(Supplied information begins)

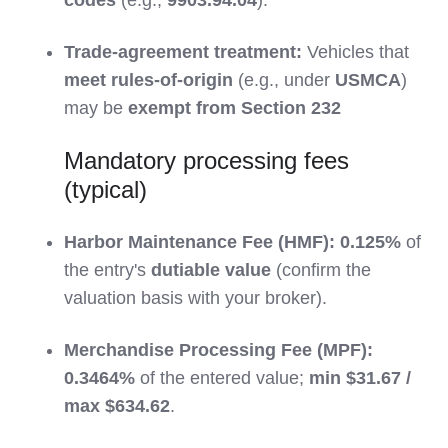
Trade-agreement treatment:
Vehicles that
meet rules-of-origin
(e.g., under
USMCA
)
may be
exempt from Section 232
Mandatory processing fees
(typical)
Harbor Maintenance Fee (HMF):
0.125%
of
the entry's
dutiable value
(confirm the
valuation basis with your broker).
Merchandise Processing Fee (MPF):
0.3464%
of the entered value;
min $31.67 /
max $634.62
.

(Supplied information ends)

● Task description: Output the text of the listing above verbatim, line by line, and omit the pictures.

● Result below:
Trade-agreement treatment:
Vehicles that
meet rules-of-origin
(e.g., under
USMCA
)
may be
exempt from Section 232
Mandatory processing fees
(typical)
Harbor Maintenance Fee (HMF):
0.125%
of
the entry's
dutiable value
(confirm the
valuation basis with your broker).
Merchandise Processing Fee (MPF):
0.3464%
of the entered value;
min $31.67 /
max $634.62
.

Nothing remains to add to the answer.